At the tender age of 19, Tadd Fujikawa won his first professional tournament away from Hawaii yesterday, capturing the eGolf Tour Championship by a not-so-tender nine shots.

The smackdown started in Wednesday’s opening round at Spring Creek Golf Club in Gordonsville, Va. Fujikawa fired a 7-under-par 65. He was one better the next day to tie the course record. Friday, he bolted into a six-stroke lead with a 68.

Yesterday, in sharp contrast to his performance four months ago when he also had a final-round lead, Fujikawa was the essence of grace under pressure. With former University of Hawaii golfer Ryan Perez carrying his bag, the 5-foot-1 Moanalua High School graduate buried five birdie putts in another 68 that buried the competition.

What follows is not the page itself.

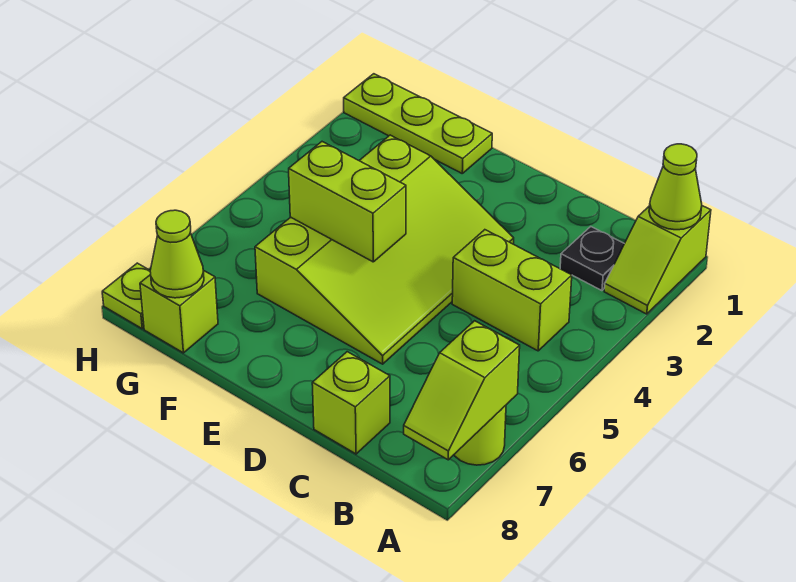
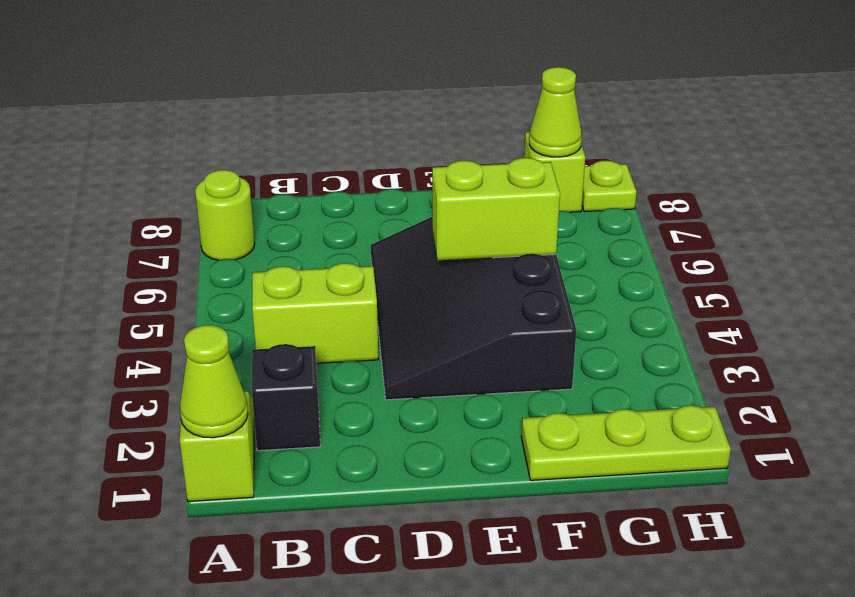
lime 1x2 slope [404,321,520,460] -> none
black 1x1 plate [560,227,624,291] -> black 1x1 brick [252,344,320,451]
lime 1x1 brick [312,352,390,454] -> none
lime 3x4 slope [255,135,514,364] -> black 3x4 slope [371,217,576,400]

"Everything I’ve been working on is slowly coming together," Fujikawa said in a phone interview. "I’m trying to stay patient with what I’m doing. The past few weeks I’ve been playing well, but not getting much out of my rounds — decent scores but not making as many putts as I should be and a few careless mistakes cost me strokes.

"I worked on my putting last week on my off week. I putted pretty well and hit the ball great and everything came together. It was kinda awesome."

Awesome to the tune of 25-under 263. Runner-up Matt Hendrix, a former PGA Tour player and Clemson All-American, shot 69–272. Only 12 more of eGolf’s 50 best players got into double digits under par, leading organizers of the tour — formerly known as the Tar Heel Tour — to call it one of the most dominant performances ever.

It was Fujikawa’s first win on any professional tour. His pro career started almost three years ago at the PGA Tour’s Reno-Tahoe Open. He won the Mid-Pacific Open in 2008 and ’09 and the Maui Open last year.

This one was more than win deep. Fujikawa claimed the tour’s largest first-place prize — $25,000 — and also moved up to fifth on the money list for the season with $63,348. The tour also pays for Q-School for its top 20, worth another $4,500.

"It’s nice to get Q-School paid for. That was my main goal," said Fujikawa, in his first year on any tour. "The $25,000 is just a little bonus."